The Crown moved for summary judgment on the basis that Mr. Brown was a “public servant” when the patent was applied for, and thus subject to the Public Servants Invention Act. (PSIA).

Pursuant to the PSIA, public servants are required to report the making of an invention to the Minister and obtain permission of the Crown before seeking patent protection, either in Canada or abroad. In certain circumstances, an invention made by a public servant will vest in the Crown.

As Mr. Brown had not reported, the Crown alleged that his patent application contained an “untrue material allegation” that rendered the patent void, pursuant to s. 53 of the Patent Act. The Crown also pleaded that the invention vested in the Crown pursuant to the PSIA, but did not advance this issue on summary judgment.

The PSIA defines a public servant as “any person employed in a department, and includes a member of the Canadian Forces or the Royal Canadian Mounted Police.”

On the motion, the Court concluded that Mr. Brown was a “member” of the Canadian Forces because he was listed on the Supplementary Holding Reserve. It was immaterial that Mr. Brown was not “employed” in any sense by the Canadian Forces — he remained a public servant notwithstanding that he had no service obligations and received no remuneration. As such, he was required to report his invention to the Minister before seeking a patent.

The motions judge agreed with the Crown that the patent application thus contained an “untrue material allegation,” but declined to void the patent, finding that this remedy could require proof of fraudulent intent and was best left for trial.

Mr. Brown and NOR Environmental appealed. The Crown cross-appealed.

The Intellectual Property Institute of Canada (IPIC) was granted leave to intervene on the appeal.

The Federal Court of Appeal agreed with the Federal Court’s statutory interpretation of the definition of “public servant.” Mr. Brown did not have to be actively employed with the Canadian Forces in order to be a public servant. The fact that he was listed on the Supplementary Holding Reserve made him a “member” of the Canadian Forces and thus a “public servant,” even though he had embarked on a new, private sector career.

However, the Court of Appeal reversed the finding that s. 53 of the Patent Act could be used to invalidate Mr. Brown’s patent. Although the Federal Court concluded that the PSIA and Patent Act should be read together, the Court of Appeal disagreed that there was a nexus between the two statutes.

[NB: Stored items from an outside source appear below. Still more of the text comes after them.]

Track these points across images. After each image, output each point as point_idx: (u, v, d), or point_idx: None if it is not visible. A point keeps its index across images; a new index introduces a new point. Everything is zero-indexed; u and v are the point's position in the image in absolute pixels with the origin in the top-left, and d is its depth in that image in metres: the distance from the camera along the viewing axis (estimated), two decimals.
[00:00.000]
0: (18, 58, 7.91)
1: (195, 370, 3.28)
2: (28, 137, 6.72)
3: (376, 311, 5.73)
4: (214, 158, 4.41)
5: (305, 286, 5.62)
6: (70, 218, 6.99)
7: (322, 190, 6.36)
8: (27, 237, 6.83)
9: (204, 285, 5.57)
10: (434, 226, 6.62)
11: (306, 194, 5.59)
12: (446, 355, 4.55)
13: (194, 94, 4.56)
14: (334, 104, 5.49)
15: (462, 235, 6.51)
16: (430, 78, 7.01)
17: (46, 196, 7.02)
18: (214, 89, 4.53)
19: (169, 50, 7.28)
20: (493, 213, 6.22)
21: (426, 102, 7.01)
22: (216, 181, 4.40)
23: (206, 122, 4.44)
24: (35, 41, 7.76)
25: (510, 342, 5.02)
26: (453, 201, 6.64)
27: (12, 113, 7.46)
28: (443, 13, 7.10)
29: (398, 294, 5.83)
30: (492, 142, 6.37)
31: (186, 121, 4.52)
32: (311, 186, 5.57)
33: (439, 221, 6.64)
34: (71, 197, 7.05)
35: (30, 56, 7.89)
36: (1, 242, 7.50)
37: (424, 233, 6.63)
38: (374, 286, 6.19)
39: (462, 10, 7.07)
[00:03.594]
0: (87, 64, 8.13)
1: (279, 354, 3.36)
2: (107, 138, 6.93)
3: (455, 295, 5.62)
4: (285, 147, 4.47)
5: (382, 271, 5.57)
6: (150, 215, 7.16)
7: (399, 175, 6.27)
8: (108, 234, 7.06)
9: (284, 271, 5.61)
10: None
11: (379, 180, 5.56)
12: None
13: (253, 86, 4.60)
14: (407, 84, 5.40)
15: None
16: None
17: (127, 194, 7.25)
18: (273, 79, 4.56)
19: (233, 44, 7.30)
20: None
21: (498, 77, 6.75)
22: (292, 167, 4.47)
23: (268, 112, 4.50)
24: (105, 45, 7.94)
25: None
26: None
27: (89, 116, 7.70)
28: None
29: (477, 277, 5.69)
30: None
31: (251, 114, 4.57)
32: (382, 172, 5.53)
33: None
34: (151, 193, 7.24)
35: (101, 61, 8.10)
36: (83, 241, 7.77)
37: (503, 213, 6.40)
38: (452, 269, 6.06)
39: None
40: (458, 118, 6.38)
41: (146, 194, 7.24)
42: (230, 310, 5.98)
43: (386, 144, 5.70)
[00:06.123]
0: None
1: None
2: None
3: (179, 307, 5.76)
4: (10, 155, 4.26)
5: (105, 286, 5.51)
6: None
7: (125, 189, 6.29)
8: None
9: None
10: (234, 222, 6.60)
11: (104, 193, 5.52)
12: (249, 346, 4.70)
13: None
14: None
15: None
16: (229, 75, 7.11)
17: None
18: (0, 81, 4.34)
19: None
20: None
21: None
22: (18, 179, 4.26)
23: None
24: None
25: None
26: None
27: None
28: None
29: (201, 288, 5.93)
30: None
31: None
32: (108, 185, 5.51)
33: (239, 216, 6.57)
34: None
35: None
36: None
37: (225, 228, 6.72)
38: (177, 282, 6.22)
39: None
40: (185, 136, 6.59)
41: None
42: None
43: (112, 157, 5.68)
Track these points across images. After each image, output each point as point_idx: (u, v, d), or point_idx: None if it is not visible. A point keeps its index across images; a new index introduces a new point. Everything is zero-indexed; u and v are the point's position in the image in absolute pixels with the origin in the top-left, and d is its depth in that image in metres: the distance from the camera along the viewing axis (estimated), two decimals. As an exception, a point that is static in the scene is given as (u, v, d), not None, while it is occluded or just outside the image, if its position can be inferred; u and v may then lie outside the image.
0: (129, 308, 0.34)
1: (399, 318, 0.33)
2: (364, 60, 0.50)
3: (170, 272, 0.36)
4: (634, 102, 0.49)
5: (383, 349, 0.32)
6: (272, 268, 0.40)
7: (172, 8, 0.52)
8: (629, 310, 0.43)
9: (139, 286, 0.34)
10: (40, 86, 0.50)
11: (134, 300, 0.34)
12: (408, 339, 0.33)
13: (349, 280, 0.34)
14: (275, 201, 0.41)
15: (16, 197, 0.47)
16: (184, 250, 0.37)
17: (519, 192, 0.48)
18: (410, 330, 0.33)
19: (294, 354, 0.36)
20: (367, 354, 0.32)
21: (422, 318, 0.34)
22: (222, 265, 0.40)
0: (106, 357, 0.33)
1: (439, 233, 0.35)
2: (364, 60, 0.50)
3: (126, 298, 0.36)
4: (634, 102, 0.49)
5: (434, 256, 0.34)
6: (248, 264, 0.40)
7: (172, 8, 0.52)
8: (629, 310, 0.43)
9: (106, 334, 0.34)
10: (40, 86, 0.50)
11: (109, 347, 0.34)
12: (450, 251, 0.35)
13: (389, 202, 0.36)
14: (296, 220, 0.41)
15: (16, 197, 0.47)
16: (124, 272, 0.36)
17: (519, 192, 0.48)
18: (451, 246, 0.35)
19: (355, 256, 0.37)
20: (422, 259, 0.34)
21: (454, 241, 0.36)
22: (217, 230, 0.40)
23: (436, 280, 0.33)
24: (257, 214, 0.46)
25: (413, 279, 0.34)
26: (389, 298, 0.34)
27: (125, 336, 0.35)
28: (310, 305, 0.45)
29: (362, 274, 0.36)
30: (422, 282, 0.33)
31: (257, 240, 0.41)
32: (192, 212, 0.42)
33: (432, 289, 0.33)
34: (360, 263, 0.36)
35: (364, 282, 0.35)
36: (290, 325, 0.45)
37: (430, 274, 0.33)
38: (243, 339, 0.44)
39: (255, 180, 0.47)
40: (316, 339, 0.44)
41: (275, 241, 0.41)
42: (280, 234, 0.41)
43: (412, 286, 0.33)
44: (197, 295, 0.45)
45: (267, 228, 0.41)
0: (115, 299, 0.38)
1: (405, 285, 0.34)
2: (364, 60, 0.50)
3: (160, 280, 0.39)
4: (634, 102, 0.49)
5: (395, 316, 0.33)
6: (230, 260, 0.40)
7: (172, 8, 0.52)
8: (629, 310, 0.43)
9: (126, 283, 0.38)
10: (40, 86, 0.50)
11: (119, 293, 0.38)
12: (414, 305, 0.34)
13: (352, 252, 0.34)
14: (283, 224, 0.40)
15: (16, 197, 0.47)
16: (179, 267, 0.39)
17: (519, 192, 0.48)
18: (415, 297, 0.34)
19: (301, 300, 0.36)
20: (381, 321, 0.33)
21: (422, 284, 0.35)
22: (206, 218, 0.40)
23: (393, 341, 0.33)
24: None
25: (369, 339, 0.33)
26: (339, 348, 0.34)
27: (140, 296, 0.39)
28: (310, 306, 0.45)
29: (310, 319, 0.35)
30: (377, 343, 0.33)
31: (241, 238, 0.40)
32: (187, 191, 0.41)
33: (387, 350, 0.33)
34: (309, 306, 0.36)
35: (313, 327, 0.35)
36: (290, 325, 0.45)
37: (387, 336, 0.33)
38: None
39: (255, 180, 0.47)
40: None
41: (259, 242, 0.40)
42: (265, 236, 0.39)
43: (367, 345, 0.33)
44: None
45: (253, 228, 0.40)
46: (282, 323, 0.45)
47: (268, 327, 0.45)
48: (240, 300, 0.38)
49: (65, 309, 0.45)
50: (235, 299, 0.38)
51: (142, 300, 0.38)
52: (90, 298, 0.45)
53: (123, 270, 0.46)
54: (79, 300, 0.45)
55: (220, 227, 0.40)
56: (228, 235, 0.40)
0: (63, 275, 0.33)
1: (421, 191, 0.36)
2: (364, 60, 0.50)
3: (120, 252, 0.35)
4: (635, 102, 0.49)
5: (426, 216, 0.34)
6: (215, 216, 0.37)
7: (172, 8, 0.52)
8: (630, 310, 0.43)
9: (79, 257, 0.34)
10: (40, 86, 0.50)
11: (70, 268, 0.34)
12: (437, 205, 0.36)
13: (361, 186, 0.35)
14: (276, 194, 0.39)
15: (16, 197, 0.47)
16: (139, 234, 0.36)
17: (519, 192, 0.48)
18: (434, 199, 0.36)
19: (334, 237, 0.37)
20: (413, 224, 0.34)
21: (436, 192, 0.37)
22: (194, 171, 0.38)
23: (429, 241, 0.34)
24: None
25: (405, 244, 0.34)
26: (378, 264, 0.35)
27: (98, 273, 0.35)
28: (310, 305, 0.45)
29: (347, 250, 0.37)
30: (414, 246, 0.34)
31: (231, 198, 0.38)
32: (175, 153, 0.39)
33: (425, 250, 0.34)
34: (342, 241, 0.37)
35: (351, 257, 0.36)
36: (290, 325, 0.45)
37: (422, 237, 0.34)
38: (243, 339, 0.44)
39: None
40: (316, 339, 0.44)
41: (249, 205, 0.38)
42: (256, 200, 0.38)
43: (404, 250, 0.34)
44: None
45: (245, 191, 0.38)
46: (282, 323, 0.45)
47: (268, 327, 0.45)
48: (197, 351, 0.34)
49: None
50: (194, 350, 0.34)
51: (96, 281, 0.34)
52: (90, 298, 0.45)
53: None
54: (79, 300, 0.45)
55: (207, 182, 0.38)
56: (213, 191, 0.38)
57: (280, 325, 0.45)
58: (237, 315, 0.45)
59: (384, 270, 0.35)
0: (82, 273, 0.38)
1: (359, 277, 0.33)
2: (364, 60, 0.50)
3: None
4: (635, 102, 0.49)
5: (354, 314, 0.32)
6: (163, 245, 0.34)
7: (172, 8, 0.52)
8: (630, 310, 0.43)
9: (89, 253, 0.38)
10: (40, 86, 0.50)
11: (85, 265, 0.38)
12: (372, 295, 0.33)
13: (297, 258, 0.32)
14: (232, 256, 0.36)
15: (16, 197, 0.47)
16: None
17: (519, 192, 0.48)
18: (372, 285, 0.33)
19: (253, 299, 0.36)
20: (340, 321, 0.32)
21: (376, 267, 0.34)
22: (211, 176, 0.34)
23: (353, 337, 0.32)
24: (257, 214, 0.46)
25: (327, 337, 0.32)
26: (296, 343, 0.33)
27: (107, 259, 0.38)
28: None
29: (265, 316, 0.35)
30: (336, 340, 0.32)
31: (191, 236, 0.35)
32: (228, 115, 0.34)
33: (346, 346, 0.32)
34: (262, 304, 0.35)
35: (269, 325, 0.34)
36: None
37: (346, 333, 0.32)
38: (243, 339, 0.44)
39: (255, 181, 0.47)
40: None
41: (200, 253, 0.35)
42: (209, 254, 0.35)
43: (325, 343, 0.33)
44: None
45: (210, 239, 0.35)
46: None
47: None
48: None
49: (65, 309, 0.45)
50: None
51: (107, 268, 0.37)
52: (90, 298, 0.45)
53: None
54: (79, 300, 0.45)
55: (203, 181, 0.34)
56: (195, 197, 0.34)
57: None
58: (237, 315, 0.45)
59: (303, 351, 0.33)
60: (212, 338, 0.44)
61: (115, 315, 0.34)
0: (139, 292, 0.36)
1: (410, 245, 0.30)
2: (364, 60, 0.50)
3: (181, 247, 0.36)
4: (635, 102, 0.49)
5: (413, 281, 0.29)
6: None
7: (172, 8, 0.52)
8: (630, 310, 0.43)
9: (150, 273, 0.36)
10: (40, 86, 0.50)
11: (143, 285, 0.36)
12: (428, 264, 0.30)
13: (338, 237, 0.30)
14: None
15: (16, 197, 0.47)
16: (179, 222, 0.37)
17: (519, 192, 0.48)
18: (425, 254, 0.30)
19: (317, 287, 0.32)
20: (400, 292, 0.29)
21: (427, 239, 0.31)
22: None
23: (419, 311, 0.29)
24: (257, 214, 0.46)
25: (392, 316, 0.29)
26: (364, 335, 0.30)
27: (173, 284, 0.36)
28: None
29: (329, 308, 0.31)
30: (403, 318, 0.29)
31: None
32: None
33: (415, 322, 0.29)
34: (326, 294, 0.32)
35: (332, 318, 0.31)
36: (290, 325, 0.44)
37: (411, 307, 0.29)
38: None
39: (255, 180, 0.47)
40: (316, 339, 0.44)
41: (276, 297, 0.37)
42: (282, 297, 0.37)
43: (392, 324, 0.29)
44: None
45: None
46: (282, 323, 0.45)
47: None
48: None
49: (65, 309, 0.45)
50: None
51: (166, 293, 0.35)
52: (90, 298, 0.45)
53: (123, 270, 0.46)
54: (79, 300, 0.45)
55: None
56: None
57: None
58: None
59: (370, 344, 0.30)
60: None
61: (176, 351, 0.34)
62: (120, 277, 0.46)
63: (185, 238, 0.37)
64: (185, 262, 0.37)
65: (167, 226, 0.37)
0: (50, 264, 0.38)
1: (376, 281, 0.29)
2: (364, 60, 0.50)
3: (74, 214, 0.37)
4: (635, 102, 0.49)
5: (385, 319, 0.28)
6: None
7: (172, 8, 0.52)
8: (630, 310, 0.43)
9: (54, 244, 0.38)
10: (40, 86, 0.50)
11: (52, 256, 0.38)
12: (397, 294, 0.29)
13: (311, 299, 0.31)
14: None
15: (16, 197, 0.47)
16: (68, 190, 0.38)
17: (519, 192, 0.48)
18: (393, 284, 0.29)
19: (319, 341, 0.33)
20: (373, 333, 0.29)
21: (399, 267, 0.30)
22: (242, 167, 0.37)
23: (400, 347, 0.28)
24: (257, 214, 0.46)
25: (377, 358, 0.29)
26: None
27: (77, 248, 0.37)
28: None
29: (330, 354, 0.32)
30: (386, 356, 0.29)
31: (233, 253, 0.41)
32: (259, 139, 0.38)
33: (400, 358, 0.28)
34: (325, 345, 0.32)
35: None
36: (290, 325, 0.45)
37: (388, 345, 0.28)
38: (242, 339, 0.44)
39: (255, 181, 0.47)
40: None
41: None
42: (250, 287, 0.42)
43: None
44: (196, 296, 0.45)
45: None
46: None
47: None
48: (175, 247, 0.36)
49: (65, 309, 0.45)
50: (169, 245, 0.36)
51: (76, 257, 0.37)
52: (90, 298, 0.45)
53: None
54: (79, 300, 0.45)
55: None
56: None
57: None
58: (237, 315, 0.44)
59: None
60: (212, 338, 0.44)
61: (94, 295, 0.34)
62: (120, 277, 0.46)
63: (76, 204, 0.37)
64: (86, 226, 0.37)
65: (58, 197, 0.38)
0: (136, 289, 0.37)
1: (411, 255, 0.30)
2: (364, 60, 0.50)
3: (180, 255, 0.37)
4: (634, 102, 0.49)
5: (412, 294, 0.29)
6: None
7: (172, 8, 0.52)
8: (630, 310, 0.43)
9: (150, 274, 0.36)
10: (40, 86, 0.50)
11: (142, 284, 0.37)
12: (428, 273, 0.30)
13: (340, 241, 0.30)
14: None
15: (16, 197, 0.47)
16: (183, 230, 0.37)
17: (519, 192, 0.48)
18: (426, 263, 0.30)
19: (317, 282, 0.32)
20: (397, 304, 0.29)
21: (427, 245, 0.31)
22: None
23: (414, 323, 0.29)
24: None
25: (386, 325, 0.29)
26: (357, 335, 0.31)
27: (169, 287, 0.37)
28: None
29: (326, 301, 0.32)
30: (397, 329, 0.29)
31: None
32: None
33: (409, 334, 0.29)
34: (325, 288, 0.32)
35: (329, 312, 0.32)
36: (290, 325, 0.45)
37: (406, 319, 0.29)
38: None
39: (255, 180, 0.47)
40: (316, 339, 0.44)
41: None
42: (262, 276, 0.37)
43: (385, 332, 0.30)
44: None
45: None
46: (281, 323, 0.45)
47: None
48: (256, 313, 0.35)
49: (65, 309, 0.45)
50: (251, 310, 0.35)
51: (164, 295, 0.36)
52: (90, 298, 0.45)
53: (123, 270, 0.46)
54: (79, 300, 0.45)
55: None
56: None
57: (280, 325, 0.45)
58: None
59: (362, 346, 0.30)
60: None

The Patent Act is complete code with respect to the obtaining, enforcement and loss of patent rights.

Non-compliance with the reporting requirements of the PSIA does not give rise to a basis for invalidating the resultant patent.

The PSIA has its own penalty provisions for non-compliance — an offence which is punishable on summary conviction by way of fine and/or imprisonment.

The decision effectively splits the vesting and reporting provisions of the PSIA. A military reservist who makes an invention in the course of a subsequent, post-military career in the private sector remains a public servant and is subject to the reporting requirements of the PSIA. This has implications for those who are hired to invent for a new employer or who are co-inventors with others. If the invention is not reported and a patent is applied for without ministerial permission, the penal sanctions of the PSIA may be triggered, even though the patent cannot be invalidated.

Left unresolved is interpretation of the statutory criteria for when an invention made by a “public servant” (such as a military reservist) will vest in the Crown.

Louis Brown and NOR Environmental were represented on the appeal by Susan Beaubien of Macera & Jarzyna LLP.

The Crown was represented by Jacqueline Dais-Visca and Abigail Browne of the Department of Justice.

As intervener, the Intellectual Property Institute of Canada was represented by Trent Horne and Melissa Dimilta of Bennett Jones LLP.